Mi estimación a 15 de marzo era que esto duraría unas tres semanas y que cuando todo terminase yo habría, como poco, eliminado una de las bolsas. Lo cierto es que como vidente no tengo precio…
Como sabemos ya, esto no ha durado tres semanas y, como voy a confesar, no he eliminado ni la mitad de una de las bolsas de Mercadona de libros pendientes de leer. Los primeros días concentrarme me costaba enormemente y todos aquellos libros pendientes requerían una capacidad de concentración que mi cerebro no tenía. Encontrar mi normalidad en medio de la pandemia me llevó un tiempo y volver a mi yo como lectora no implicó menos esfuerzo.
Habitualmente, soy una lectora voraz, que suele leer varios libros cada semana. Los libros, especialmente las novelas, han sido un refugio en momentos no muy positivos. En los primeros días del coronavirus, ni siquiera ellas eran capaces de captar mi atención y mi ritmo de lectura se había desplomado por completo. Lo único que era capaz de leer de principio a final eran las noticias. Estaba en una especie de scroll infinito en Twitter.
El primer libro que logré leer entero fue el diario de una adolescente barcelonesa, Querido Diario: hoy ha empezado la guerra, de Pilar Duaygües (muy interesante, comprado poco después de que saliese a librerías allá por 2017 y esperando a ser leído desde entonces). Duaygües escribe en medio de la no-normalidad (vive en la Barcelona de la Guerra Civil) sobre la más absoluta normalidad (su enamoramiento adolescente, los dramas con sus amigas, sus maratones de cine).
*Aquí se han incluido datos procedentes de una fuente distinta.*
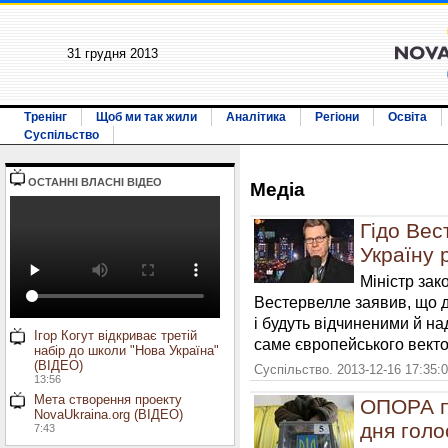
31 грудня 2013
Тренінг
Щоб ми так жили
Аналітика
Регіони
Освіта
Суспільство
ОСТАННI ВЛАСНI ВIДЕО
Медiа
Гідо Вес
Україну 
Міністр зак
Вестервелле заявив, що д
і будуть відчиненими й над
Ігор Когут відкриває третій
саме європейського векто
набір до школи "Нова Україна"
(ВІДЕО)
Суспільство. 2013-12-16 17:35:
13:56
Мета створення проекту
ОПОРА п
NovaUkraina.org (ВІДЕО)
дня голо
7:43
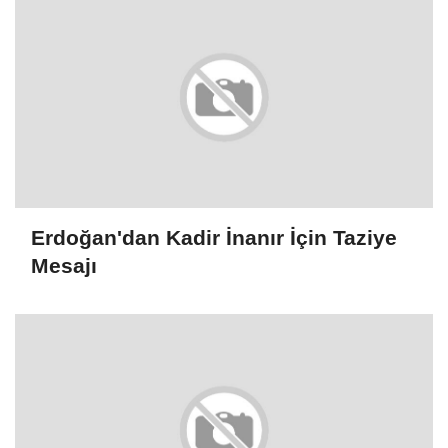
Erdoğan'dan Kadir İnanır İçin Taziye
Mesajı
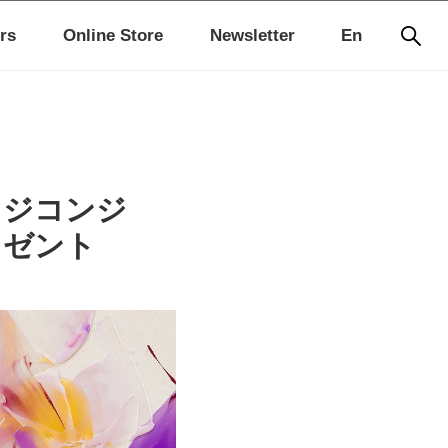
rs
Online Store
Newsletter
En
 ジコンジ
プレゼント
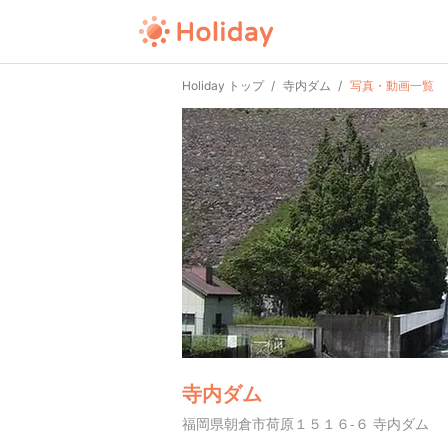
Holiday トップ
寺内ダム
写真・動画一覧
寺内ダム
福岡県朝倉市荷原１５１６-６ 寺内ダム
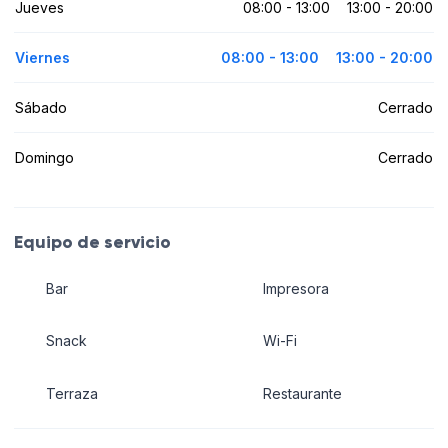
Jueves
08:00 - 13:00
13:00 - 20:00
Viernes
08:00 - 13:00
13:00 - 20:00
Sábado
Cerrado
Domingo
Cerrado
Equipo de servicio
Bar
Impresora
Snack
Wi-Fi
Terraza
Restaurante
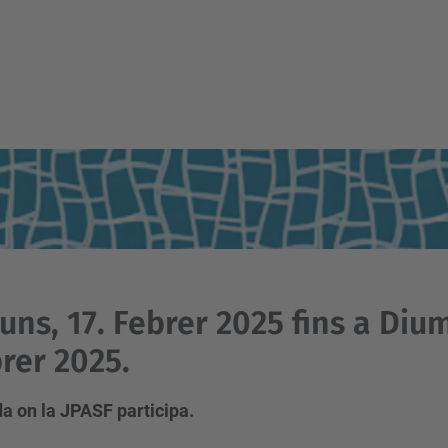
luns, 17. Febrer 2025 fins a Diu
rer 2025.
a on la JPASF participa.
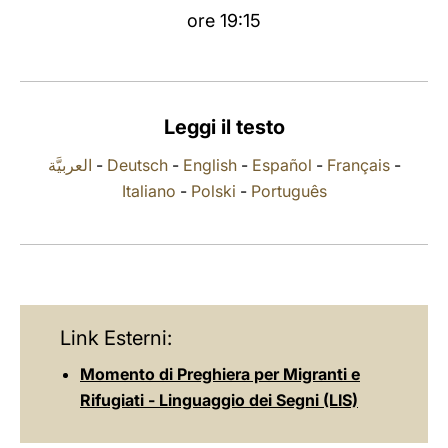
ore 19:15
LATINE
Leggi il testo
العربيَّة
-
Deutsch
-
English
-
Español
-
Français
-
Italiano
-
Polski
-
Português
Link Esterni:
Momento di Preghiera per Migranti e
Rifugiati - Linguaggio dei Segni (LIS)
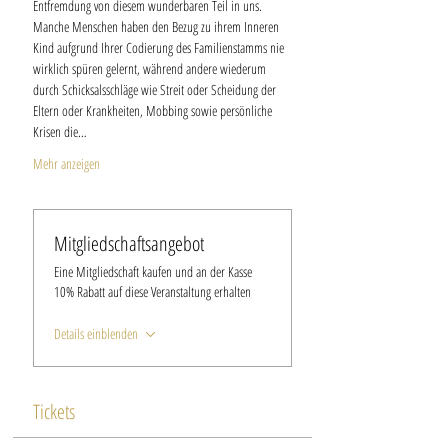
Entfremdung von diesem wunderbaren Teil in uns. 
Manche Menschen haben den Bezug zu ihrem Inneren 
Kind aufgrund Ihrer Codierung des Familienstamms nie 
wirklich spüren gelernt, während andere wiederum 
durch Schicksalsschläge wie Streit oder Scheidung der 
Eltern oder Krankheiten, Mobbing sowie persönliche 
Krisen die…
Mehr anzeigen
Mitgliedschaftsangebot
Eine Mitgliedschaft kaufen und an der Kasse
10% Rabatt auf diese Veranstaltung erhalten
Details einblenden
Tickets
Como todo se sucede en entradas cortas, pude ir avanzando en la lectura.
Todo esto lo cuento para abordar un tema. Puede que sí, que Isaac Newton descubriese no sé cuantas cosas durante una cuarentena (aunque ya han explicado varios historiadores de la ciencia en Twitter que esa es una visión bastante simplista de lo que ocurrió) y que no sé quien hiciese no se qué, pero no pasa nada por haber llegado a 4 de mayo y a no se cuántos días de confinamiento anticoronavirus sin haber escrito una novela, sin haber concluido una obra maestra y sin haber leído ni un solo libro.
En El País Semanal de este domingo publicaban un texto sobre por qué estamos haciendo pasteles de forma masiva (“por encima de nuestras posibilidades”) y la periodista lo cerraba con una cita de un poema de Grace Paley. “Iba a escribir un poema/ pero horneé un pastel en su lugar”. Si procrastinar es algo ya demasiado tentador en tiempos ‘normales’, en los tiempos complejos resulta especialmente tentador. No tener la cabeza para nada en un momento como este tiene mucha lógica y no leer es esperable. No deberíamos sentirnos culpables por no haber leído X libros y por «haber estado perdiendo el tiempo de la cuarentena» (deberíamos preguntarnos qué es eso exactamente y por qué esperamos, en medio de la mayor crisis en muchísimo tiempo, seguir siendo ‘productivos’).
Así que si durante estas semanas y las que vienen por delante no has leído mucho o no has leído nada, pues realmente no pasa nada. Nadie te quitará el carné de librópata.